MATERIAL PROVIDED >>
· · · · ·
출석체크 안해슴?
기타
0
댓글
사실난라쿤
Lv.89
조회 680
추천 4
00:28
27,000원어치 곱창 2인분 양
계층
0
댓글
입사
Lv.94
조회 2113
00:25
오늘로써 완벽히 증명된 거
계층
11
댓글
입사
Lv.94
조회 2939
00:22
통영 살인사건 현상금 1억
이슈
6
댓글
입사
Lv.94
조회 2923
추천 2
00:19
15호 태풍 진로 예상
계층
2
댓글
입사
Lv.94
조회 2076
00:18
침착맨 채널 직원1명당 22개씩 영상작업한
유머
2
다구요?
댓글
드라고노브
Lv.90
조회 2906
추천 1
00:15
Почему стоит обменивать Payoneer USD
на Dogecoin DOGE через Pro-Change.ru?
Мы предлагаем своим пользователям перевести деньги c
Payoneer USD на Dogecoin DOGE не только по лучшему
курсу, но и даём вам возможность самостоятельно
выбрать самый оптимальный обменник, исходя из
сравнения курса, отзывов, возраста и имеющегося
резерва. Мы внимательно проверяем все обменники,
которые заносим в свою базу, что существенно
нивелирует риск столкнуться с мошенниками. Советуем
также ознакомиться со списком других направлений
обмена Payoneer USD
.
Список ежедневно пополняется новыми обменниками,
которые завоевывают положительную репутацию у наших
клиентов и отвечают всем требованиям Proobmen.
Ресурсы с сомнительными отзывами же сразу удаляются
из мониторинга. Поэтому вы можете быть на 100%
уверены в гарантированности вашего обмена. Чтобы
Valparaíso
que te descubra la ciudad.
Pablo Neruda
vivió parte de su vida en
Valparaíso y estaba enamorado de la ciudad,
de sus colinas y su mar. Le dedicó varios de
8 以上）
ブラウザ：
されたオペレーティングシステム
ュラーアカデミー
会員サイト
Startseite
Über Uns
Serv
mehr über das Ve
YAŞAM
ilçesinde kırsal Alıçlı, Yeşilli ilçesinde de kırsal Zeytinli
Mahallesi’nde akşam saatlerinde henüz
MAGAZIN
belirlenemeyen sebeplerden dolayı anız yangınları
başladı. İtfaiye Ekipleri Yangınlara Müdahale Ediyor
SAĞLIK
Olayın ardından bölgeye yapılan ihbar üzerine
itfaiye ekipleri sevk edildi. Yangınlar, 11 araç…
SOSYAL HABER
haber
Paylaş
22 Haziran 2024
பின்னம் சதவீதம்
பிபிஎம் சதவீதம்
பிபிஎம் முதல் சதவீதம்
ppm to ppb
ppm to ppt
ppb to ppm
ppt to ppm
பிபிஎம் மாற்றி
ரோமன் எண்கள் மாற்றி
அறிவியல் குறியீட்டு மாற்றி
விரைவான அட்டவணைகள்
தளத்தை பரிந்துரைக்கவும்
· · · · ·
WHAT IS EXPECTED >> Find the count of lines in the data above where the word "Dogecoin" occurs, and write down only that count.

RESPONSE TO THE TASK >> 2